CALLS are being made for more training to be offered to females after "scandalous" gender pay gaps between men and women were revealed.
Businesses employing more than 250 staff are required to submit details of their pay inequalities to the UK government, with the worst offenders proving to be those in engineering and manufacturing sectors.
In some Highland companies women are being paid one-third less than their male counterparts and make up less than five per cent of the highest paid staff.
Muir of Ord-based Ross-shire Engineering has the widest gap of 31 per cent, meaning the median hourly rate for women is just 69p for every pound earned by men.
Highlands and Islands Airports Limited (HIAL) also fared badly, with a 14 per cent gap, while the gap at Inverness-based Orion Engineering Services Ltd was 11.6 per cent.
An Orion spokesman said: "We acknowledge that we have a pay gap and we’re committed to tackling it.
"We have a range of initiatives under way or being developed that we believe will contribute to addressing the gender pay gap."
Ross, Skye and Lochaber MP Ian Blackford called for science, technology, engineering and mathematics (STEM) subjects to be targeted to girls at school.
"Some companies in the Highlands are making enormous efforts but the issue seems to be in manufacturing roles where there still seems to be a very low representation of women," he said.
"We need to do everything possible to make sure girls have opportunities to study STEM subjects at an early age so they have the same opportunities in these careers."
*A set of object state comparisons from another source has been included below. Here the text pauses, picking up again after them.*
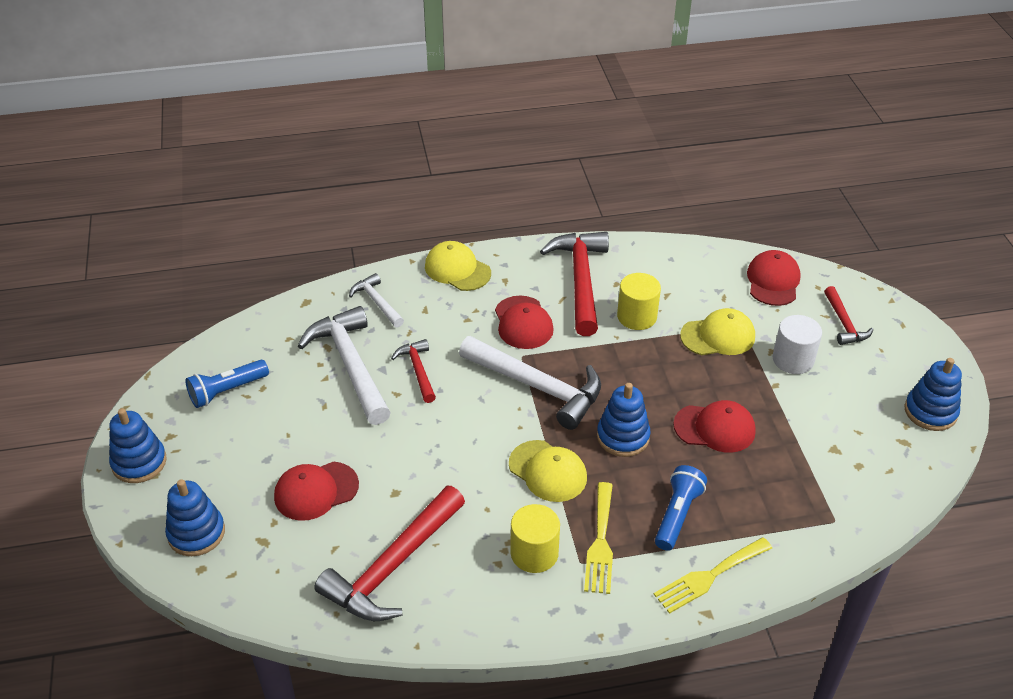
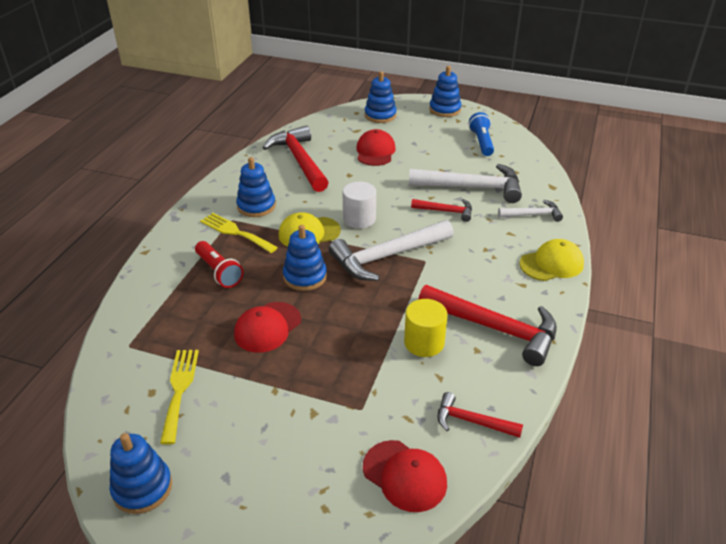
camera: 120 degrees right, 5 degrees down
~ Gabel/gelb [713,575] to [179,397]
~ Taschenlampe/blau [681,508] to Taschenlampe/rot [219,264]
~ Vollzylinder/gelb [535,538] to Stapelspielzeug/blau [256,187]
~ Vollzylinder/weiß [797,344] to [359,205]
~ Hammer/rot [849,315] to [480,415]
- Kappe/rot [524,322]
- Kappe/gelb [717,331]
The gap at leisure and culture organisation High Life Highland is 4.3 per cent, though there was equality within Highland Home Carers – where 85 per cent of employees are female. There was also equality within Craigton Foods, which runs franchises of the McDonald’s restaurant chain in the Highlands.
MSP Kate Forbes, member for Skye, Lochaber and Badenoch, said: "These figures demonstrate that the gender pay gap varies across different sectors.
"It is incumbent on all organisations to train, develop and equip all employees and to ensure that there are ample opportunities for promotion."
Highland Council’s figures are published every two years, with the 2017 audit showing a gap of 7.2 per cent.
Inverness MP Drew Hendry said: "Women aren’t earning less because they are less qualified, willing or able than their male counterparts but because of deep rooted cultural issues in our workplaces.
"The publishing of these figures is a step in the right direction but they must be backed up by a serious commitment from businesses."